Canada extends international students’ work permits for 18 months

International graduates with expired or expiring work permits will be able to extend their work authorization in Canada for another 18 months, under a new immigration measure announced Friday.

Postgraduate work permit (PGWP) holders who qualify for the program will soon be contacted with information about logging into their online account to opt in and update their file, starting April 6.

A PGWP is typically not extendable, but similar policies have been implemented twice during the pandemic to allow international graduates to stay and work in Canada as many ran out of status and were unable to pursue permanent residence amid significant immigration backlogs.

Those with expired work permits both in 2022 and 2023 will be able to restore their status, even if they are beyond the 90-day restoration period, and will receive an interim work authorization while awaiting processing of their new work permit application.

“We need to use every tool in our toolbox to support employers who continue to face challenges in hiring the workers they need to grow,” Immigration Minister Sean Fraser said.

“We want to continue to hang on to that talent in Canada, not just to fill gaps in the short term in the labour force, but to ensure that we’re meeting the long-term needs of the economy.”

The federal government’s 2022 PGWP extension program wasn’t without flaws. Permit holders were initially told their authorization would be processed automatically, without them having to do anything. However, many did not receive the needed documents and ran out of status to legally stay and work in the country.

“Lessons learned from that process have been applied as we implement a similar one. The new public policy will allow anyone who was eligible under the 2022 initiative to apply for an open work permit and to restore their status,” the immigration department said.

Yogesh Tulani, whose PGWP would expire this month, said some unscrupulous consultants and lawyers — and some employers — are taking advantage of students who are on the edge of losing status by charging them hefty fees for a job offer and the Labour Market Impact Assessment they would need to obtain a closed work permit and stay in this country.

“You’re asked to pay a large sum of money, which ranged from anywhere between $8,000 to $35,000, which is unethical and illegal,” said the 23-year-old, who graduated from Georgian College in 2019 and now works as a pest-control technician in London, Ont.

Advocates said Fraser needs to make the PGWP permanently renewable to better protect vulnerable students from abuse and exploitation.

“We’re seeing that the same crisis is repeating over and over again. How many more times are we going to have to fight for permanent renewability?” asked Sarom Rho, an organizer for Migrant Students United at the Migrant Workers Alliance for Change.

Rho also urged Fraser to resume the Canadian Experience Class program, which most international graduates use to transition to permanent residence based on their work experience and education credentials acquired in the country.

The draws for the program have been suspended for nine months and the delay has contributed to international graduates’ immigration limbo, leaving some unable to get permanent residence while their legal status is running out, said Rho.

“Many current and former migrant student workers will be facing the same crisis in January of 2024,” she warned.

Canada, like most countries, has faced significant labour and skill shortages in the economic recovery from the COVID-19 pandemic, and the special measures are an attempt to keep current workers in the labour market.

International students and graduates have become a main source of temporary migrant workers in Canada. Those enrolled in a post-secondary program can work during their studies and are eligible for a PGWP that lasts for up to three years.

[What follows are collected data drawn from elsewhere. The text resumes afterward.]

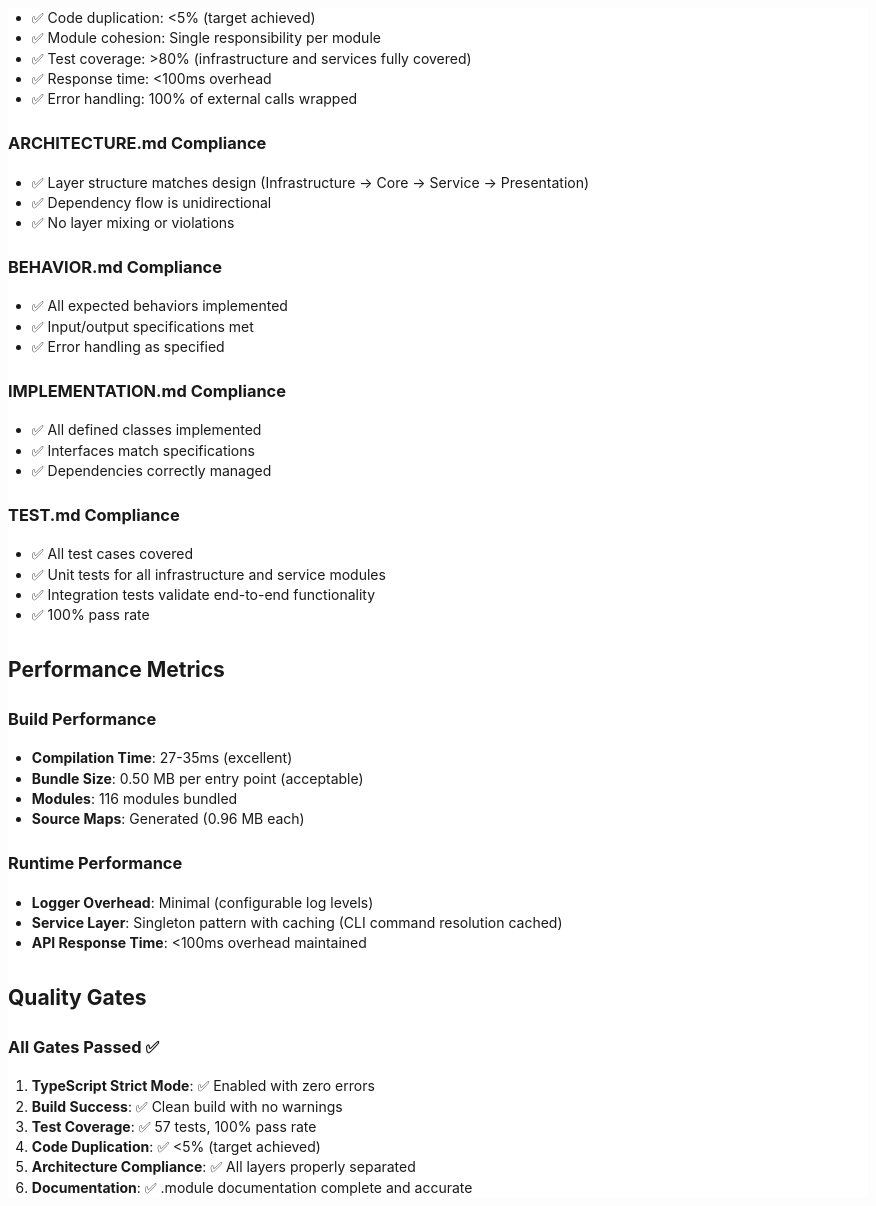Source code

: - ✅ Code duplication: <5% (target achieved)
- ✅ Module cohesion: Single responsibility per module
- ✅ Test coverage: >80% (infrastructure and services fully covered)
- ✅ Response time: <100ms overhead
- ✅ Error handling: 100% of external calls wrapped

### ARCHITECTURE.md Compliance

- ✅ Layer structure matches design (Infrastructure → Core → Service → Presentation)
- ✅ Dependency flow is unidirectional
- ✅ No layer mixing or violations

### BEHAVIOR.md Compliance

- ✅ All expected behaviors implemented
- ✅ Input/output specifications met
- ✅ Error handling as specified

### IMPLEMENTATION.md Compliance

- ✅ All defined classes implemented
- ✅ Interfaces match specifications
- ✅ Dependencies correctly managed

### TEST.md Compliance

- ✅ All test cases covered
- ✅ Unit tests for all infrastructure and service modules
- ✅ Integration tests validate end-to-end functionality
- ✅ 100% pass rate

## Performance Metrics

### Build Performance

- **Compilation Time**: 27-35ms (excellent)
- **Bundle Size**: 0.50 MB per entry point (acceptable)
- **Modules**: 116 modules bundled
- **Source Maps**: Generated (0.96 MB each)

### Runtime Performance

- **Logger Overhead**: Minimal (configurable log levels)
- **Service Layer**: Singleton pattern with caching (CLI command resolution cached)
- **API Response Time**: <100ms overhead maintained

## Quality Gates

### All Gates Passed ✅

1. **TypeScript Strict Mode**: ✅ Enabled with zero errors
2. **Build Success**: ✅ Clean build with no warnings
3. **Test Coverage**: ✅ 57 tests, 100% pass rate
4. **Code Duplication**: ✅ <5% (target achieved)
5. **Architecture Compliance**: ✅ All layers properly separated
6. **Documentation**: ✅ .module documentation complete and accurate
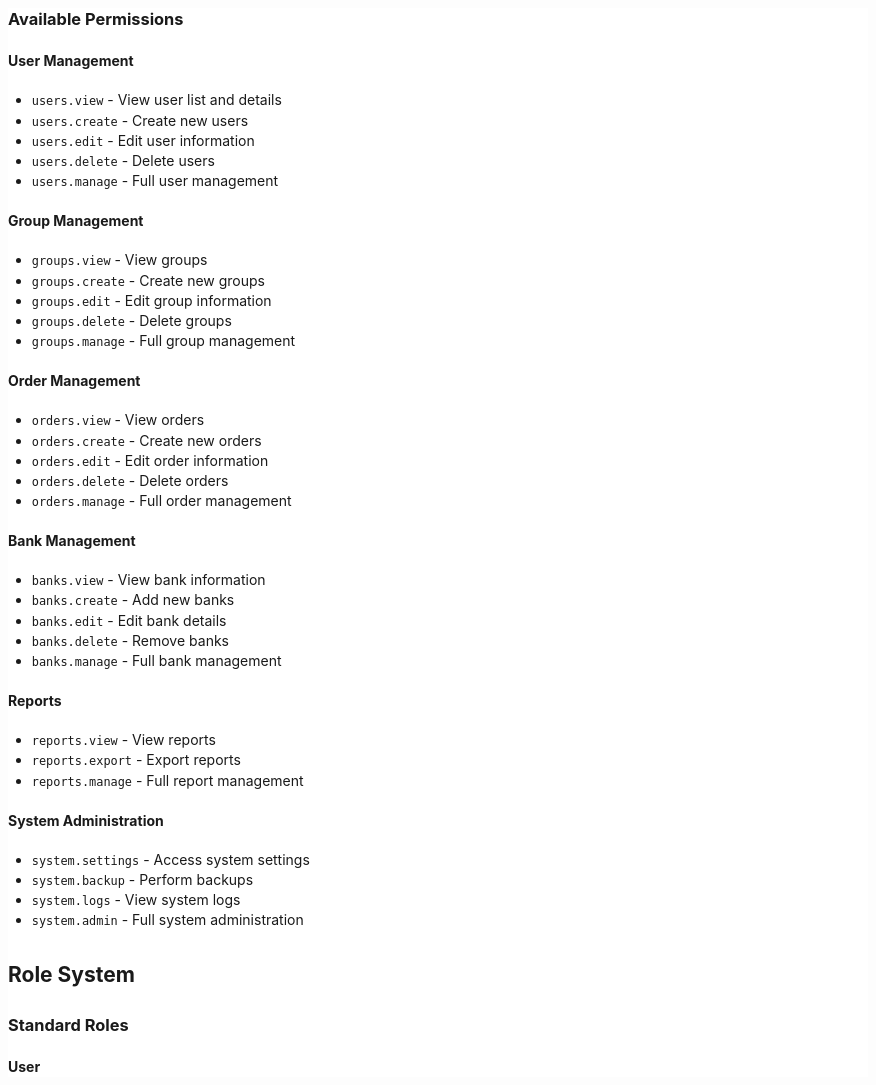 ### Available Permissions

#### User Management

- `users.view` - View user list and details
- `users.create` - Create new users
- `users.edit` - Edit user information
- `users.delete` - Delete users
- `users.manage` - Full user management

#### Group Management

- `groups.view` - View groups
- `groups.create` - Create new groups
- `groups.edit` - Edit group information
- `groups.delete` - Delete groups
- `groups.manage` - Full group management

#### Order Management

- `orders.view` - View orders
- `orders.create` - Create new orders
- `orders.edit` - Edit order information
- `orders.delete` - Delete orders
- `orders.manage` - Full order management

#### Bank Management

- `banks.view` - View bank information
- `banks.create` - Add new banks
- `banks.edit` - Edit bank details
- `banks.delete` - Remove banks
- `banks.manage` - Full bank management

#### Reports

- `reports.view` - View reports
- `reports.export` - Export reports
- `reports.manage` - Full report management

#### System Administration

- `system.settings` - Access system settings
- `system.backup` - Perform backups
- `system.logs` - View system logs
- `system.admin` - Full system administration

## Role System

### Standard Roles

#### User
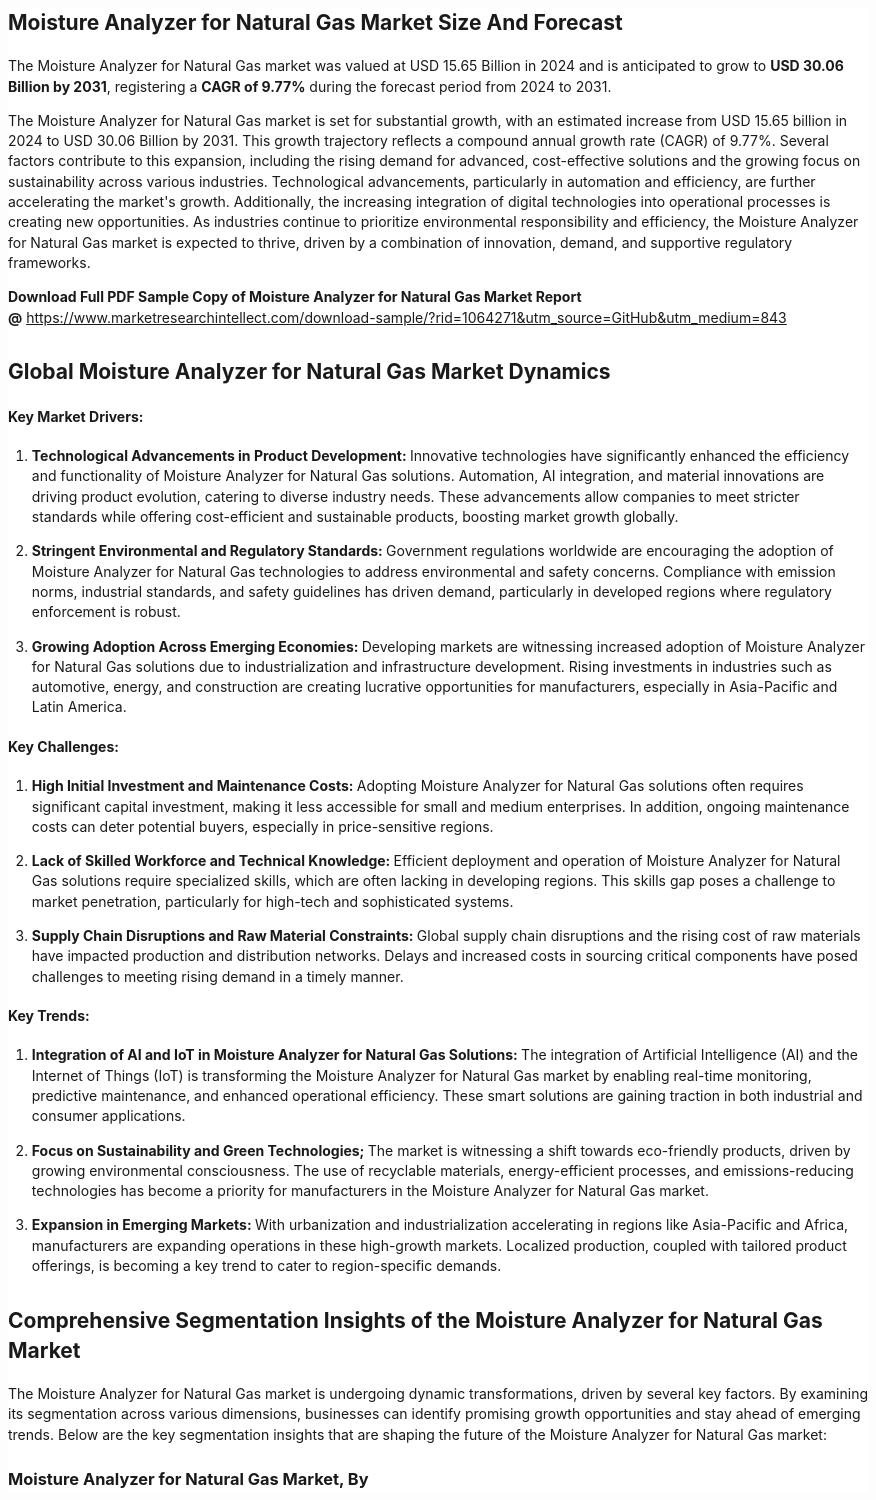 <h2>Moisture Analyzer for Natural Gas Market Size And Forecast</h2><p>The Moisture Analyzer for Natural Gas market was valued at USD 15.65 Billion in 2024 and is anticipated to grow to <strong>USD 30.06 Billion by 2031</strong>, registering a <strong>CAGR of 9.77%</strong> during the forecast period from 2024 to 2031.</p><p>The Moisture Analyzer for Natural Gas market is set for substantial growth, with an estimated increase from USD 15.65 billion in 2024 to USD 30.06 Billion by 2031. This growth trajectory reflects a compound annual growth rate (CAGR) of 9.77%. Several factors contribute to this expansion, including the rising demand for advanced, cost-effective solutions and the growing focus on sustainability across various industries. Technological advancements, particularly in automation and efficiency, are further accelerating the market's growth. Additionally, the increasing integration of digital technologies into operational processes is creating new opportunities. As industries continue to prioritize environmental responsibility and efficiency, the Moisture Analyzer for Natural Gas market is expected to thrive, driven by a combination of innovation, demand, and supportive regulatory frameworks.</p><p><strong>Download Full PDF Sample Copy of Moisture Analyzer for Natural Gas Market Report @</strong>&nbsp;<a href="https://www.marketresearchintellect.com/download-sample/?rid=1064271&amp;utm_source=GitHub&amp;utm_medium=843">https://www.marketresearchintellect.com/download-sample/?rid=1064271&amp;utm_source=GitHub&amp;utm_medium=843</a></p><h2>Global Moisture Analyzer for Natural Gas Market Dynamics</h2><h4><strong>Key Market Drivers:</strong></h4><ol><li><p><strong>Technological Advancements in Product Development:&nbsp;</strong>Innovative technologies have significantly enhanced the efficiency and functionality of Moisture Analyzer for Natural Gas solutions. Automation, AI integration, and material innovations are driving product evolution, catering to diverse industry needs. These advancements allow companies to meet stricter standards while offering cost-efficient and sustainable products, boosting market growth globally.</p></li><li><p><strong>Stringent Environmental and Regulatory Standards:&nbsp;</strong>Government regulations worldwide are encouraging the adoption of Moisture Analyzer for Natural Gas technologies to address environmental and safety concerns. Compliance with emission norms, industrial standards, and safety guidelines has driven demand, particularly in developed regions where regulatory enforcement is robust.</p></li><li><p><strong>Growing Adoption Across Emerging Economies:&nbsp;</strong>Developing markets are witnessing increased adoption of Moisture Analyzer for Natural Gas solutions due to industrialization and infrastructure development. Rising investments in industries such as automotive, energy, and construction are creating lucrative opportunities for manufacturers, especially in Asia-Pacific and Latin America.</p></li></ol><h4><strong>Key Challenges:</strong></h4><ol><li><p><strong>High Initial Investment and Maintenance Costs:&nbsp;</strong>Adopting Moisture Analyzer for Natural Gas solutions often requires significant capital investment, making it less accessible for small and medium enterprises. In addition, ongoing maintenance costs can deter potential buyers, especially in price-sensitive regions.</p></li><li><p><strong>Lack of Skilled Workforce and Technical Knowledge:&nbsp;</strong>Efficient deployment and operation of Moisture Analyzer for Natural Gas solutions require specialized skills, which are often lacking in developing regions. This skills gap poses a challenge to market penetration, particularly for high-tech and sophisticated systems.</p></li><li><p><strong>Supply Chain Disruptions and Raw Material Constraints:&nbsp;</strong>Global supply chain disruptions and the rising cost of raw materials have impacted production and distribution networks. Delays and increased costs in sourcing critical components have posed challenges to meeting rising demand in a timely manner.</p></li></ol><h4><strong>Key Trends:</strong></h4><ol><li><p><strong>Integration of AI and IoT in Moisture Analyzer for Natural Gas Solutions:&nbsp;</strong>The integration of Artificial Intelligence (AI) and the Internet of Things (IoT) is transforming the Moisture Analyzer for Natural Gas market by enabling real-time monitoring, predictive maintenance, and enhanced operational efficiency. These smart solutions are gaining traction in both industrial and consumer applications.</p></li><li><p><strong>Focus on Sustainability and Green Technologies;&nbsp;</strong>The market is witnessing a shift towards eco-friendly products, driven by growing environmental consciousness. The use of recyclable materials, energy-efficient processes, and emissions-reducing technologies has become a priority for manufacturers in the Moisture Analyzer for Natural Gas market.</p></li><li><p><strong>Expansion in Emerging Markets:&nbsp;</strong>With urbanization and industrialization accelerating in regions like Asia-Pacific and Africa, manufacturers are expanding operations in these high-growth markets. Localized production, coupled with tailored product offerings, is becoming a key trend to cater to region-specific demands.</p></li></ol><div class="article-main__content" data-test-id="publishing-text-block"><h2>Comprehensive Segmentation Insights of the Moisture Analyzer for Natural Gas Market</h2><p>The Moisture Analyzer for Natural Gas market is undergoing dynamic transformations, driven by several key factors. By examining its segmentation across various dimensions, businesses can identify promising growth opportunities and stay ahead of emerging trends. Below are the key segmentation insights that are shaping the future of the Moisture Analyzer for Natural Gas market:</p><h3><strong>Moisture Analyzer for Natural Gas Market, By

According to the Canadian Bureau for International Education, there were 807,750 international students in Canada at all levels of study last year, up 43 per cent from five years ago. Indian students accounted for 40 per cent of the overall international enrolment, followed by Chinese students, at 12 per cent.

At the end of 2022, more than 286,000 international graduates were in Canada with a valid post-graduation work permit, immigration officials say.

About 127,000 PGWPs expire this year, though about 67,000 PGWP holders have already applied for permanent residence and won’t need to extend their work permit through this initiative.